EXERCISE GOAL:
Find the line with "Review Period |" and the line with "documentation | As necessary |" in the entries below; output exactly those two lines, every line between them, and no others.

DATA TO USE:
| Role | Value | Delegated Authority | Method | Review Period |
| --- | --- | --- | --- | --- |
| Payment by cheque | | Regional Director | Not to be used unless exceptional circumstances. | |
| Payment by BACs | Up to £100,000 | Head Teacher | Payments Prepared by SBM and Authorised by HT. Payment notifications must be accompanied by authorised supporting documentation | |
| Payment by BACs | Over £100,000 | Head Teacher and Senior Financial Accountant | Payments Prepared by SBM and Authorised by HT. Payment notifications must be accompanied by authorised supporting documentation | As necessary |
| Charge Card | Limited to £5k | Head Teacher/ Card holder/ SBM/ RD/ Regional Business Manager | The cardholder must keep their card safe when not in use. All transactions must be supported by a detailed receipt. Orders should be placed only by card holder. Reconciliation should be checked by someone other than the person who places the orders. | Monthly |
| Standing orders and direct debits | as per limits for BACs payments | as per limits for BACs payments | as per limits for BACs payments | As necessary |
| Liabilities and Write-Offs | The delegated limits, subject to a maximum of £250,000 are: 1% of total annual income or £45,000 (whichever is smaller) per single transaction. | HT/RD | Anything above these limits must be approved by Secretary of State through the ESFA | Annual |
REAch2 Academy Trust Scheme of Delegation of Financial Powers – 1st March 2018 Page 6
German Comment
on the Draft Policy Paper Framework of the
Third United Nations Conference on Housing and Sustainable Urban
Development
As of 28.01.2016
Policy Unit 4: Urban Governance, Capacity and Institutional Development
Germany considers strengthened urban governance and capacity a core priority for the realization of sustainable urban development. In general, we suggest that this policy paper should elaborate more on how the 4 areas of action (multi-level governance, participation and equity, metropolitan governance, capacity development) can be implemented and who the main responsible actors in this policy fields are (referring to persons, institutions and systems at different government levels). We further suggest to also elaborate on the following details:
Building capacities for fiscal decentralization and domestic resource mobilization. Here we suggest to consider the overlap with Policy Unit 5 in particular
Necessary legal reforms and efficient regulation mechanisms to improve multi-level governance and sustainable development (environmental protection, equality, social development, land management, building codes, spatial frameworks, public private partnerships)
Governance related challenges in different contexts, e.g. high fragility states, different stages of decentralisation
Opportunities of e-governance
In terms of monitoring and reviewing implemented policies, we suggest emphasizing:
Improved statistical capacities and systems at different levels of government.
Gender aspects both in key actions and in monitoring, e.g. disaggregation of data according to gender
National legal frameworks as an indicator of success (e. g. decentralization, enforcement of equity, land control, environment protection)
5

--

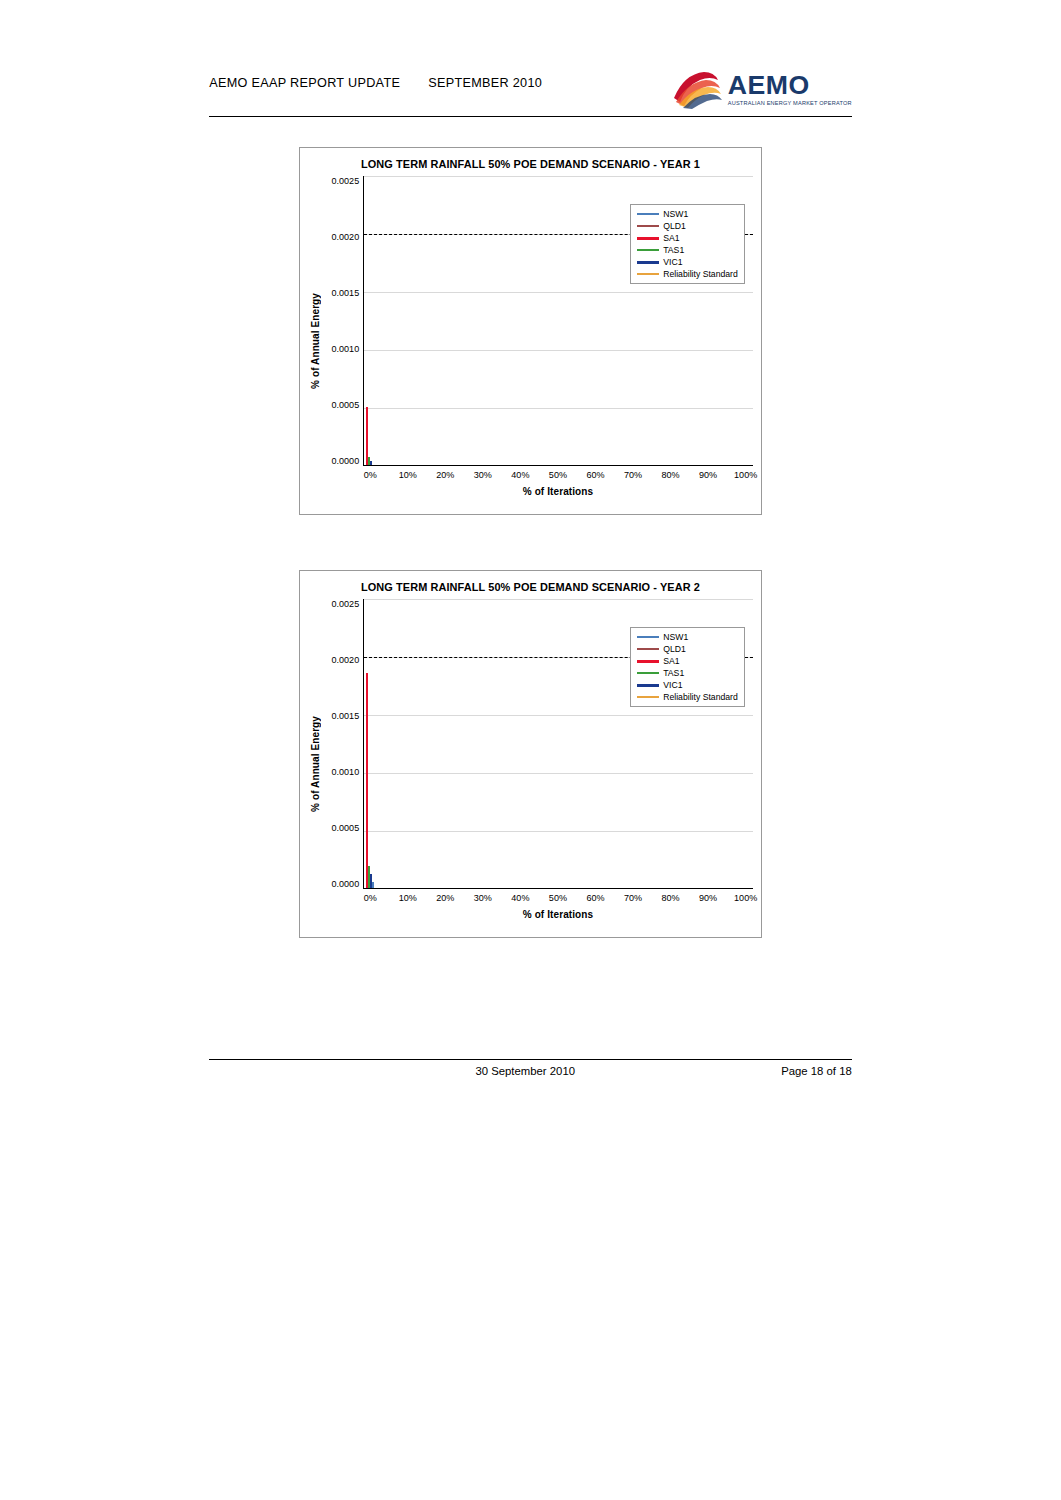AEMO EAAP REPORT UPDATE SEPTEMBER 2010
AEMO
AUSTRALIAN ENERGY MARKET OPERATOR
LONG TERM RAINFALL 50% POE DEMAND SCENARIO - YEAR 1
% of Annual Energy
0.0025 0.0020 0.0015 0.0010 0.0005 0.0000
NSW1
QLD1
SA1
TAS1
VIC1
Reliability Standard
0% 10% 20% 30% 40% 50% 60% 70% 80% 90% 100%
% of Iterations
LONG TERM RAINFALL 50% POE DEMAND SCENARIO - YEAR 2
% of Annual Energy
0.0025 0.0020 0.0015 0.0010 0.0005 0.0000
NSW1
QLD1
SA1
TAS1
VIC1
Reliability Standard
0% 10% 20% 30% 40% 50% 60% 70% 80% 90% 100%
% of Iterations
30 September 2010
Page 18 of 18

==

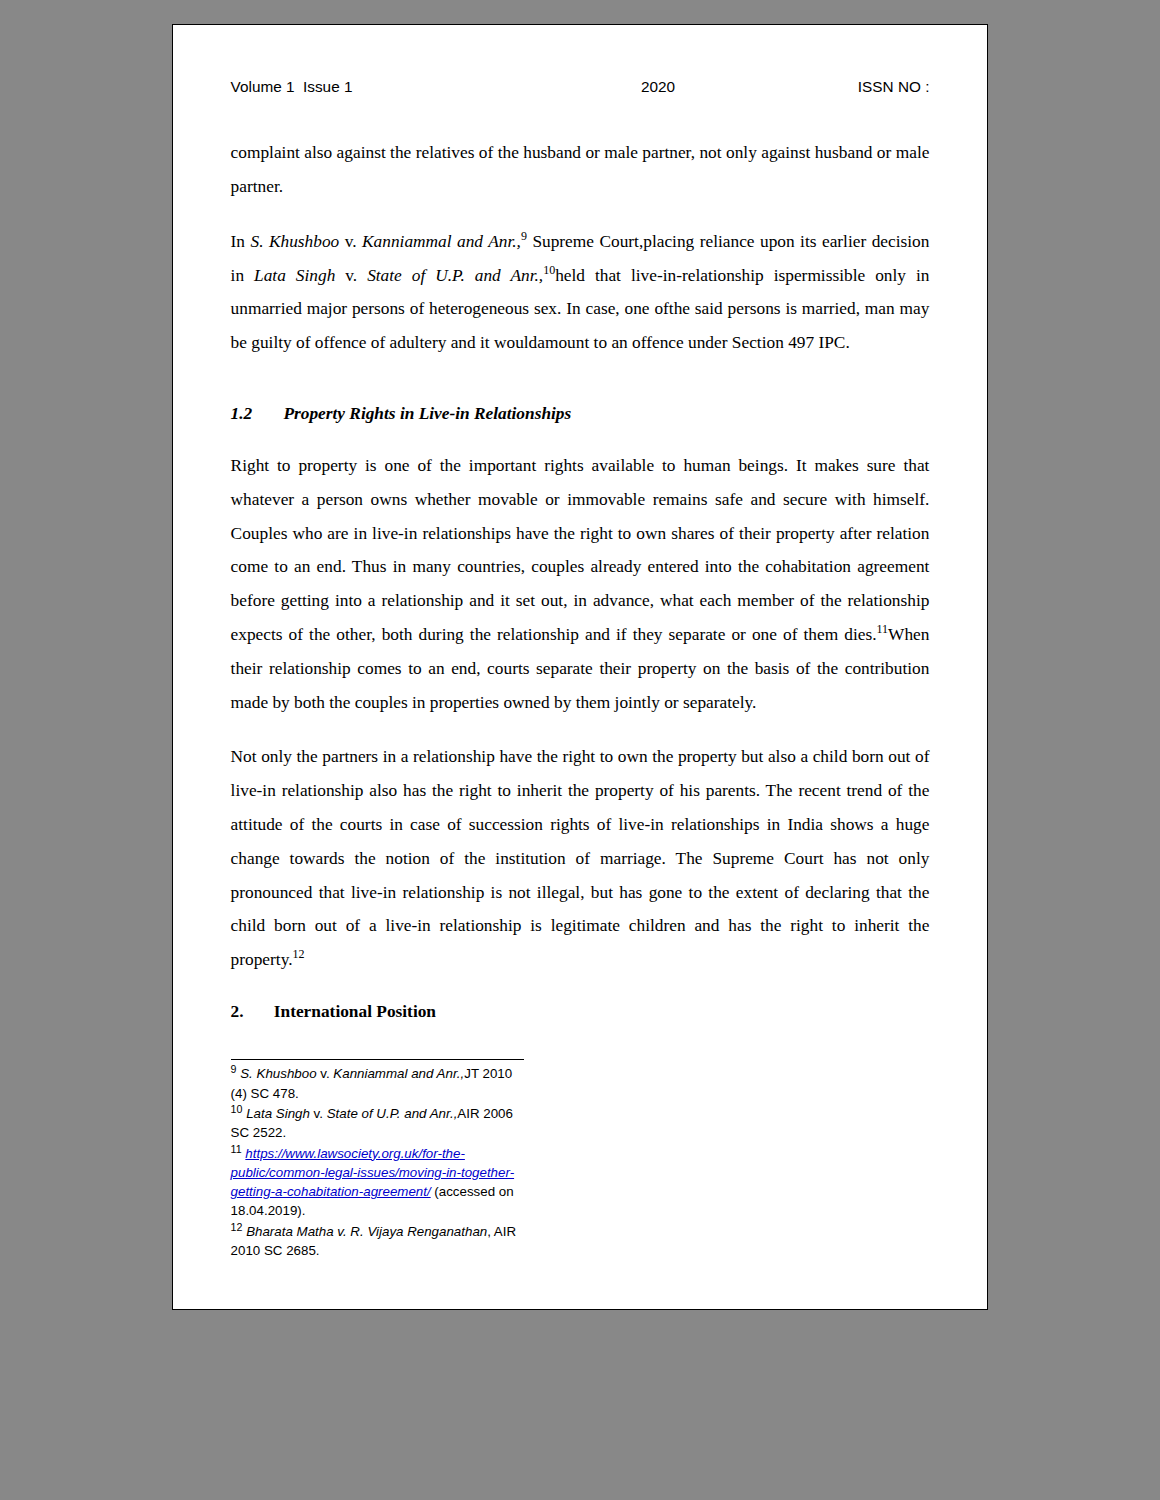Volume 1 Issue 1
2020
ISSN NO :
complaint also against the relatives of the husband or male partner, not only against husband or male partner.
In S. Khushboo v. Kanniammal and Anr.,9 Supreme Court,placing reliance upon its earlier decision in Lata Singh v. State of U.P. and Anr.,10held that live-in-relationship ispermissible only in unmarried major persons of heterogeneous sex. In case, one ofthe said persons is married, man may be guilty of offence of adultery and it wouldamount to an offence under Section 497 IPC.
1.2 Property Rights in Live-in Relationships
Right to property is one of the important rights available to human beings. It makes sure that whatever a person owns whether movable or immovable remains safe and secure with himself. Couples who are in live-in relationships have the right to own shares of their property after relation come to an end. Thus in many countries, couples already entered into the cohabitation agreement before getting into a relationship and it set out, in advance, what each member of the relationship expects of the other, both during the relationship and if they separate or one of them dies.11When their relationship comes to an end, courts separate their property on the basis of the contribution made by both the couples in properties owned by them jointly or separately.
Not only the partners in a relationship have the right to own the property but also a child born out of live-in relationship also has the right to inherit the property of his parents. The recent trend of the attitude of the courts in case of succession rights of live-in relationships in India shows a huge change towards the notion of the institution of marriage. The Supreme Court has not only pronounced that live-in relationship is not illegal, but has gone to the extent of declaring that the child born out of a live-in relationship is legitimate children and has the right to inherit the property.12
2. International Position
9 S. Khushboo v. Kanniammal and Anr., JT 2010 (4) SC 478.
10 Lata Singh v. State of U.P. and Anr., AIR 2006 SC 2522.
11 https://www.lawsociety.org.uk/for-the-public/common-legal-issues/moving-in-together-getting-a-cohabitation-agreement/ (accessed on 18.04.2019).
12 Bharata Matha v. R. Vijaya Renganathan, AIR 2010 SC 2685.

RESPONSE BOX:
| Role | Value | Delegated Authority | Method | Review Period |
| --- | --- | --- | --- | --- |
| Payment by cheque | | Regional Director | Not to be used unless exceptional circumstances. | |
| Payment by BACs | Up to £100,000 | Head Teacher | Payments Prepared by SBM and Authorised by HT. Payment notifications must be accompanied by authorised supporting documentation | |
| Payment by BACs | Over £100,000 | Head Teacher and Senior Financial Accountant | Payments Prepared by SBM and Authorised by HT. Payment notifications must be accompanied by authorised supporting documentation | As necessary |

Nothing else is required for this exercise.